In its third-party complaint against the Lees, Conagra alleged, in pertinent part, that: (1) it is a Delaware corporation, with its principal place of business in Omaha, Nebraska; (2) the Lees are residents of Houston, Texas; (3) Seco was engaged in the manufacture and sale of fertilizer at a plant in Streator, Illinois; (4) the Lees executed and delivered to Conagra a guarantee agreement whereby they guaranteed all of Seco’s indebtedness to Conagra; and (5) if Conagra is found liable to plaintiff by virtue of its guarantee, Conagra is entitled to judgment over against the Lees pursuant to their guarantee to Conagra.

Examination of Conagra’s third-party complaint reveals that it is wholly devoid of any allegations of fact upon which an Illinois court could base personal jurisdiction over the Lees. Conagra asserted in the trial court and asserts on appeal that James Lee’s activities in Illinois in July 1984 constituted the transaction of business for purposes of the exercise of long-arm jurisdiction over the Lees. However, it wholly failed to include any allegations of those, or any similar, activities in its third-party complaint. This failure is fatal to Conagra’s right to maintain its third-party action against the Lees. As stated in Koplin v. Saul Lerner Co. (1964), 52 Ill. App. 2d 97, 104, 201 N.E.2d 763:

“A court need not determine the merits of a cause of action before ascertaining whether it has jurisdiction — it is sufficient if the allegations of the complaint would, if proved, support the *5action. [Citation.] However, a court cannot assert jurisdiction without the allegation of facts which show that it has jurisdiction.” (Emphasis added.)

We thus conclude that Conagra’s complaint did not make the necessary prima facie showing of in personam jurisdiction over the Lees and that its reliance on James Lee’s deposition testimony to show his transaction of business in Illinois is unavailing to it. As such, the trial court properly granted the motion to quash service of process and to dismiss the complaint against the Lees.

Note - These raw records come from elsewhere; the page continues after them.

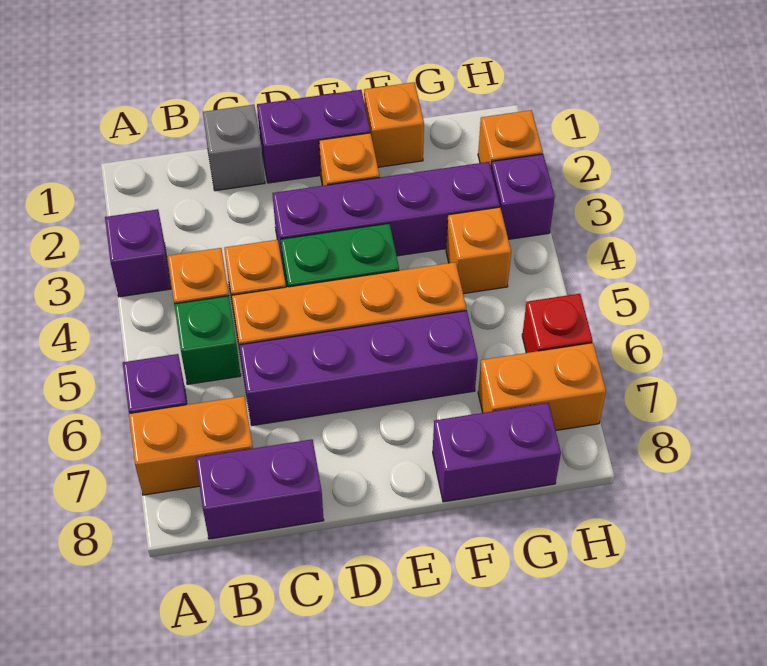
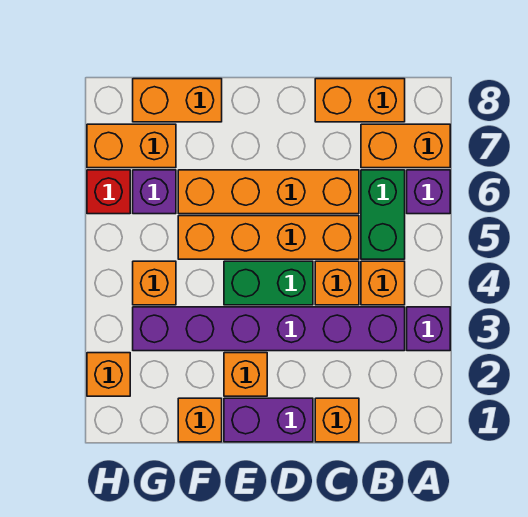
green brick B5 level 1 -> green brick B5:B6 level 1
purple brick B8:C8 level 1 -> orange brick B8:C8 level 1
grey brick C1 level 1 -> orange brick C1 level 1
purple brick C6:F6 level 1 -> orange brick C6:F6 level 1
purple brick D3:G3 level 1 -> purple brick B3:G3 level 1
purple brick F8:G8 level 1 -> orange brick F8:G8 level 1
purple brick H3 level 1 -> purple brick G6 level 1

Because Conagra’s complaint wholly lacks the necessary allegations of jurisdictional facts, the rule that we must accept as true all undenied well-pleaded allegations in the complaint and resolve all factual disputes in plaintiff’s favor (Wiles v. Morita Iron Works Co. (1987), 152 Ill. App. 3d 782, 784, 504 N.E.2d 942) is unavailing to Conagra. Finally, we note that the Lees did not file affidavits in support of their motion. Construing a motion to dismiss for improper jurisdiction as brought under now section 2 — 619 of the Civil Practice Law (Ill. Rev. Stat. 1985, ch. 110, par. 2—619), the court in Doolin v. K-S Telegage Co. (1979), 75 Ill. App. 3d 25, 29, 393 N.E.2d 556, held that, “premised as it is on a matter which does not appear on the face of the complaint,” such a motion must be accompanied by a supporting affidavit. However, Doolin is not controlling here. Although not so labeled, the Lees’ motion was more in the nature of a motion under section 2 — 619 of the Civil Practice Law to dismiss the third-party complaint on grounds appearing on its face. As such, it need not have been supported by affidavit (Ill. Rev. Stat. 1985, ch. 110, par. 2—619(a)) and that omission by the Lees is also unavailing to Conagra.

For all the foregoing reasons, the order of the circuit court of Cook County quashing service of process on third-party defendants, James and Glenda Lee, and dismissing the third-party action of Conagra, Inc., against James and Glenda Lee, is affirmed in its entirety.

Affirmed.

WHITE, P.J., and McNAMARA, J., concur.